今回の回復ミーティングでチームで作文の読み回しをしたり、たくさんの人に自分の傷を話す機会も多く得たことで、自分の体験が恥ずかしい気持ちとか、傷を隠したい気持ちがだいぶ減りました。誰にでも話して、知ってもらえることで、すごくみんなとの壁がなくなっていくような感じがある、と思いました。
今は自己否定をする気持ちもなくなり、すごくいいコンディションだなって思ってます。お父さんがミーティングの講義の最後のほうで、人は精密機械ではないので気持ちが落ちることもあるのは当たり前で、ミーティングをしたからといって、ずっと前向きで明るい自分になるわけじゃないって話してくれたのを聞いて、ほっとしました。
自分は考えが0か100になりがちで、一度前向きな気持ちになったら、次に気持ちが落ちたら自分は治ってないんだ、となりそうでした。
それで質問なんですけど、コンディションの波があったとして、気持ちが落ちそうなときに、そういう状態にブレーキをかけるときに何か必要でしょうか。例えば、気持ちが落ちたら、その理由をすぐに考えてハッキリさせ、曖昧に流さないですぐ解決にする、というようなことでいいでしょうか。
【お父さんの答え】
その答えなら、落ちたときの対処法というよりも、もっと本質的なことで考えておくべきことがあるね。
例えばカニの甲羅は硬いよね。カニが成長していくとき、どうやって甲羅を大きくしていくか知ってる? 硬い甲羅は大きくすることができないので、その甲羅を脱いで、脱皮しながら成長して大きくなっていく。だから、脱皮したばかりのカニは甲羅がぶよぶよに柔らかい。僕らは子供の頃、脱皮をしたばかりのカニをブヨガニといっていた。
それと同じで、ミーティングで成長したといっても、古い甲羅を脱いだだけで、まだ新しい甲羅が出来上がっていない。ぶよぶよの甲羅ということ。
つまり、過去の自己否定をしていた自分は、家族との人間関係や家庭の空気感から作ってきた価値観で生きてきた。その価値観では自分の人生は成立しないと挫折感を抱えてしまっているのに、他の価値観を入れることができなかったため、延々とその価値観で捉え続けてしまい自己否定をしてしまっていた。

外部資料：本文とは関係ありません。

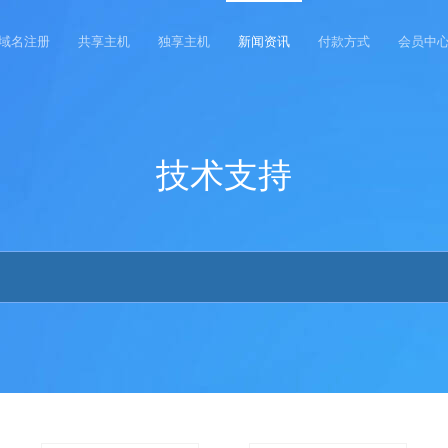
域名注册
共享主机
独享主机
新闻资讯
付款方式
会员中
技术支持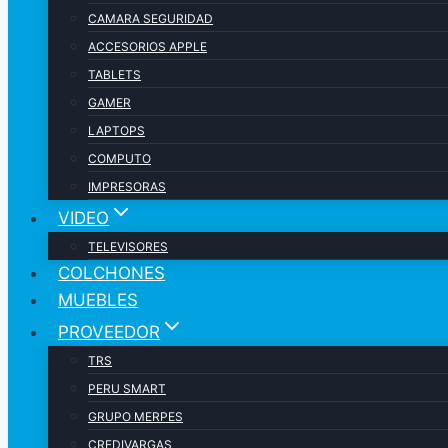
CAMARA SEGURIDAD
ACCESORIOS APPLE
TABLETS
GAMER
LAPTOPS
COMPUTO
IMPRESORAS
VIDEO
TELEVISORES
COLCHONES
MUEBLES
PROVEEDOR
TRS
PERU SMART
GRUPO MERPES
CREDIVARGAS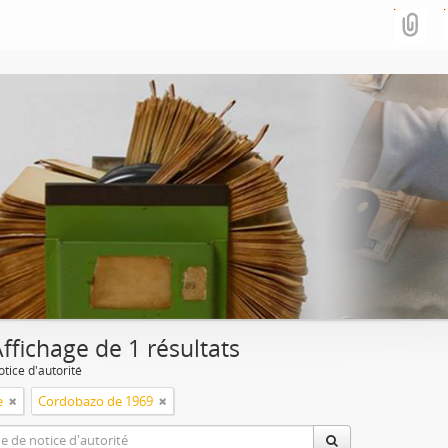
ffichage de 1 résultats
tice d'autorité
e
Cordobazo de 1969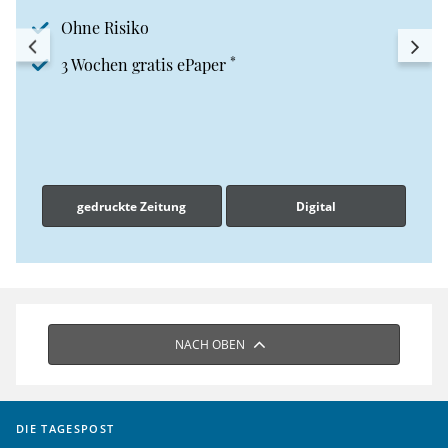
Ohne Risiko
*
3 Wochen gratis ePaper
gedruckte Zeitung
Digital
NACH OBEN
DIE TAGESPOST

心の傷を癒すミーティングで今まで囚われていた価値観を理解し、自己否定をしなくなったといっても、新しい価値観が急に出来上がったわけではないので、まだまだ新しい価値観を作っていくのには時間がかかると思った方がいいですよ、ということ。
パソコンで言えば、古いOS(オペレーション・システム)のソフトウェアを捨てて、新しいOSに入れ替えなければならない。その新しいOSはやや未完成だし、まだ自分がそのOSで動くことに慣れていない、ということを自覚したほうがいいということです。
だから、気持ちが落ちたときにどうしたらいいか、と考えるのではなく、新しい価値観はそんなに簡単に気持ちが落ちないようなものを入れる、と考えるべきだよね。

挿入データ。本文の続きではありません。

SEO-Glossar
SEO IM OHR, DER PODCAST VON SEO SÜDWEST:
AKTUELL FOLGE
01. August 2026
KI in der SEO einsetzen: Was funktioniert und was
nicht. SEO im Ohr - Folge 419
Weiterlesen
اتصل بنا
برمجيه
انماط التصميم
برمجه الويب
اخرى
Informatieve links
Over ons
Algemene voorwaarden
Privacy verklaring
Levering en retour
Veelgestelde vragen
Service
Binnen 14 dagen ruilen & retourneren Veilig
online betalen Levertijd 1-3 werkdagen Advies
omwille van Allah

みんなが苦しさを抱えてしまった価値観は理詰めの価値観です。次にもっと大きな価値感を入れようとするとき、あまり理詰めで考えないほうがいい。
意識と無意識があるとすると、意識は理詰めです。人は論理的に根拠を積み上げながら考える。無意識のほうは、理詰めではない。直感とか、第六感というなんとなくのイメージです。そういう感覚を大事にして新しい価値観に肉付けして行く。
人間は時にはヤクザな気持ちを少し持っていたほうがいい、といったりしてきましたが、それは違法行為をしていいということではなくて、論理や常識に縛られない第六感を養っておくという意味です。
意識と無意識では、スケールの大きさでは無意識のほうが大きいと思います。
そういう第六感や、今まで押し込めてきた本能的な発想というのを大事にして、理屈よりも自分の好き、嫌いをハッキリさせながら、自分の新しい価値観を養っていく。
そういうわけで、誰かが決めた価値観に従いながら生きていくのではなく、自分で作っていく新しい価値観の中で自分を活かそうとする姿勢を持つと考えると、これまでとは180度違うスタンスになると思います。
新しい価値観を作ろうとする中で、壁に当たったり、スランプを感じてちょっと落ち込むのはいいと思います。しかし、古い価値観に自分を当てはめて落ち込んでいたとしたら、それは方向が間違っていると考えるべきです。
要は、前を向いて落ち込んでいるのか、後ろを向いて落ち込んでいるのか、そこをしっかり見極めたほうがいいですね。
人は目標を高く持つと、必ず壁に当たります。だから、壁に当たるほうがむしろいい状態で、そこを越えていくために苦労するのはいいこと。前向きに新しい価値観で生きるために落ち込むなら、たまにそういうことがあってもいいのだと思います。